──────── Data provided

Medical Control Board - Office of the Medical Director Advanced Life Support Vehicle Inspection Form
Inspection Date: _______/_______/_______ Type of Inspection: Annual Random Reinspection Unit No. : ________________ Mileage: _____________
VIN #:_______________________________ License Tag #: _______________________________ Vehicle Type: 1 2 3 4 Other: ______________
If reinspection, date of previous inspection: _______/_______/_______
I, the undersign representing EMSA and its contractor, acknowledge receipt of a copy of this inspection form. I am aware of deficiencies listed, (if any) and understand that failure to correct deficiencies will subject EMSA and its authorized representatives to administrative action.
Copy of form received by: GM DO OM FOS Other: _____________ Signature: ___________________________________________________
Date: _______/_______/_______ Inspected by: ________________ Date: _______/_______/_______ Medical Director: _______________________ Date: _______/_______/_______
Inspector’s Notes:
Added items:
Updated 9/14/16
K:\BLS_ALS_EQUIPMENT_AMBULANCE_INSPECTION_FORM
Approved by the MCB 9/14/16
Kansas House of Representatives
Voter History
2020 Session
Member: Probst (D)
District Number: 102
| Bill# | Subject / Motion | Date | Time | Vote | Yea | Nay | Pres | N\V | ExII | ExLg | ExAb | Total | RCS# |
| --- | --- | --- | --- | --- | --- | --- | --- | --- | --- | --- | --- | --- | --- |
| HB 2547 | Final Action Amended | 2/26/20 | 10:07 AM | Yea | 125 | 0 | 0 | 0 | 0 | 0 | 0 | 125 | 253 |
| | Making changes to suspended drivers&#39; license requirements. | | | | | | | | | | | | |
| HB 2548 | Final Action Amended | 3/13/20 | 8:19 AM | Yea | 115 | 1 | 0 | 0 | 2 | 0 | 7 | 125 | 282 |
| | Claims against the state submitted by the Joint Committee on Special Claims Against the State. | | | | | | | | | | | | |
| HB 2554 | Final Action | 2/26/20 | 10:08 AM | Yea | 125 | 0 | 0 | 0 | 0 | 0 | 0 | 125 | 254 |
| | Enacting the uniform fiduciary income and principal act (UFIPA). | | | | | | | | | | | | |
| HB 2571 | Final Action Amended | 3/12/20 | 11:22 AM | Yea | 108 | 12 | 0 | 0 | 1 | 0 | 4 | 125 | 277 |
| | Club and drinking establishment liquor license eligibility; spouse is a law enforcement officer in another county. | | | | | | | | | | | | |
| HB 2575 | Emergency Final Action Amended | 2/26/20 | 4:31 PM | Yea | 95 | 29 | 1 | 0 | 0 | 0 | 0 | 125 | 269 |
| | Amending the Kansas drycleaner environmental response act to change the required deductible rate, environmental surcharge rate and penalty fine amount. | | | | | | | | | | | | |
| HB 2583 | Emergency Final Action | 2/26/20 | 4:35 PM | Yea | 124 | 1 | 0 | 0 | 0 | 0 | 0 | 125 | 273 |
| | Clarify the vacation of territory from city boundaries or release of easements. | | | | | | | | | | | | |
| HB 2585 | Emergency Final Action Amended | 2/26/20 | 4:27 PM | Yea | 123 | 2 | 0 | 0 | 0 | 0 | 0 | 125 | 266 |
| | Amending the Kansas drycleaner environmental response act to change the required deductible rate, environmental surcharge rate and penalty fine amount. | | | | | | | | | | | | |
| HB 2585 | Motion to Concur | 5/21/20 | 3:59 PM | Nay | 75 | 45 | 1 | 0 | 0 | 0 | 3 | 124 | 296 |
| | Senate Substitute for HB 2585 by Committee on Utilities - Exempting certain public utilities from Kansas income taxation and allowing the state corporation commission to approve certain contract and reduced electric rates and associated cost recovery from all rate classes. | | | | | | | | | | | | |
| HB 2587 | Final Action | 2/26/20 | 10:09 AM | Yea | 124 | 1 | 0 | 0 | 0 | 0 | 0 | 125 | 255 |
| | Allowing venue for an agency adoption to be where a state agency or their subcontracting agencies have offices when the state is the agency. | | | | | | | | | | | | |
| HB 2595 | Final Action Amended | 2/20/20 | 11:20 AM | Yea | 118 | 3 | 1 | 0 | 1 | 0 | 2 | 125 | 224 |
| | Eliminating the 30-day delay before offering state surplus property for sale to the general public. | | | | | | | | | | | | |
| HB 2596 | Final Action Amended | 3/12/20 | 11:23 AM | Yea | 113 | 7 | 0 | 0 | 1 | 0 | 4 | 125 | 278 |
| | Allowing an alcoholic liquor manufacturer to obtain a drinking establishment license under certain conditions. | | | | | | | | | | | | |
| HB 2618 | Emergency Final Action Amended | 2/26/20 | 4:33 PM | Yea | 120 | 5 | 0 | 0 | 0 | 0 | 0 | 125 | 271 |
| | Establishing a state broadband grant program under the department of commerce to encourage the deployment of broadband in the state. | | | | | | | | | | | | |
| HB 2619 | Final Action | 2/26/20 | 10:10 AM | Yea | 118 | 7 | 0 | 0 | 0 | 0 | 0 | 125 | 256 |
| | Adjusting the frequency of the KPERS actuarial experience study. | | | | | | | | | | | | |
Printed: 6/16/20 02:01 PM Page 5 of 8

────────────────

__Required work__: Set down all of the entries exactly, please.

__Output of the task__:
Medical Control Board - Office of the Medical Director Advanced Life Support Vehicle Inspection Form
Inspection Date: _______/_______/_______ Type of Inspection: Annual Random Reinspection Unit No. : ________________ Mileage: _____________
VIN #:_______________________________ License Tag #: _______________________________ Vehicle Type: 1 2 3 4 Other: ______________
If reinspection, date of previous inspection: _______/_______/_______
I, the undersign representing EMSA and its contractor, acknowledge receipt of a copy of this inspection form. I am aware of deficiencies listed, (if any) and understand that failure to correct deficiencies will subject EMSA and its authorized representatives to administrative action.
Copy of form received by: GM DO OM FOS Other: _____________ Signature: ___________________________________________________
Date: _______/_______/_______ Inspected by: ________________ Date: _______/_______/_______ Medical Director: _______________________ Date: _______/_______/_______
Inspector’s Notes:
Added items:
Updated 9/14/16
K:\BLS_ALS_EQUIPMENT_AMBULANCE_INSPECTION_FORM
Approved by the MCB 9/14/16
Kansas House of Representatives
Voter History
2020 Session
Member: Probst (D)
District Number: 102
| Bill# | Subject / Motion | Date | Time | Vote | Yea | Nay | Pres | N\V | ExII | ExLg | ExAb | Total | RCS# |
| --- | --- | --- | --- | --- | --- | --- | --- | --- | --- | --- | --- | --- | --- |
| HB 2547 | Final Action Amended | 2/26/20 | 10:07 AM | Yea | 125 | 0 | 0 | 0 | 0 | 0 | 0 | 125 | 253 |
| | Making changes to suspended drivers&#39; license requirements. | | | | | | | | | | | | |
| HB 2548 | Final Action Amended | 3/13/20 | 8:19 AM | Yea | 115 | 1 | 0 | 0 | 2 | 0 | 7 | 125 | 282 |
| | Claims against the state submitted by the Joint Committee on Special Claims Against the State. | | | | | | | | | | | | |
| HB 2554 | Final Action | 2/26/20 | 10:08 AM | Yea | 125 | 0 | 0 | 0 | 0 | 0 | 0 | 125 | 254 |
| | Enacting the uniform fiduciary income and principal act (UFIPA). | | | | | | | | | | | | |
| HB 2571 | Final Action Amended | 3/12/20 | 11:22 AM | Yea | 108 | 12 | 0 | 0 | 1 | 0 | 4 | 125 | 277 |
| | Club and drinking establishment liquor license eligibility; spouse is a law enforcement officer in another county. | | | | | | | | | | | | |
| HB 2575 | Emergency Final Action Amended | 2/26/20 | 4:31 PM | Yea | 95 | 29 | 1 | 0 | 0 | 0 | 0 | 125 | 269 |
| | Amending the Kansas drycleaner environmental response act to change the required deductible rate, environmental surcharge rate and penalty fine amount. | | | | | | | | | | | | |
| HB 2583 | Emergency Final Action | 2/26/20 | 4:35 PM | Yea | 124 | 1 | 0 | 0 | 0 | 0 | 0 | 125 | 273 |
| | Clarify the vacation of territory from city boundaries or release of easements. | | | | | | | | | | | | |
| HB 2585 | Emergency Final Action Amended | 2/26/20 | 4:27 PM | Yea | 123 | 2 | 0 | 0 | 0 | 0 | 0 | 125 | 266 |
| | Amending the Kansas drycleaner environmental response act to change the required deductible rate, environmental surcharge rate and penalty fine amount. | | | | | | | | | | | | |
| HB 2585 | Motion to Concur | 5/21/20 | 3:59 PM | Nay | 75 | 45 | 1 | 0 | 0 | 0 | 3 | 124 | 296 |
| | Senate Substitute for HB 2585 by Committee on Utilities - Exempting certain public utilities from Kansas income taxation and allowing the state corporation commission to approve certain contract and reduced electric rates and associated cost recovery from all rate classes. | | | | | | | | | | | | |
| HB 2587 | Final Action | 2/26/20 | 10:09 AM | Yea | 124 | 1 | 0 | 0 | 0 | 0 | 0 | 125 | 255 |
| | Allowing venue for an agency adoption to be where a state agency or their subcontracting agencies have offices when the state is the agency. | | | | | | | | | | | | |
| HB 2595 | Final Action Amended | 2/20/20 | 11:20 AM | Yea | 118 | 3 | 1 | 0 | 1 | 0 | 2 | 125 | 224 |
| | Eliminating the 30-day delay before offering state surplus property for sale to the general public. | | | | | | | | | | | | |
| HB 2596 | Final Action Amended | 3/12/20 | 11:23 AM | Yea | 113 | 7 | 0 | 0 | 1 | 0 | 4 | 125 | 278 |
| | Allowing an alcoholic liquor manufacturer to obtain a drinking establishment license under certain conditions. | | | | | | | | | | | | |
| HB 2618 | Emergency Final Action Amended | 2/26/20 | 4:33 PM | Yea | 120 | 5 | 0 | 0 | 0 | 0 | 0 | 125 | 271 |
| | Establishing a state broadband grant program under the department of commerce to encourage the deployment of broadband in the state. | | | | | | | | | | | | |
| HB 2619 | Final Action | 2/26/20 | 10:10 AM | Yea | 118 | 7 | 0 | 0 | 0 | 0 | 0 | 125 | 256 |
| | Adjusting the frequency of the KPERS actuarial experience study. | | | | | | | | | | | | |
Printed: 6/16/20 02:01 PM Page 5 of 8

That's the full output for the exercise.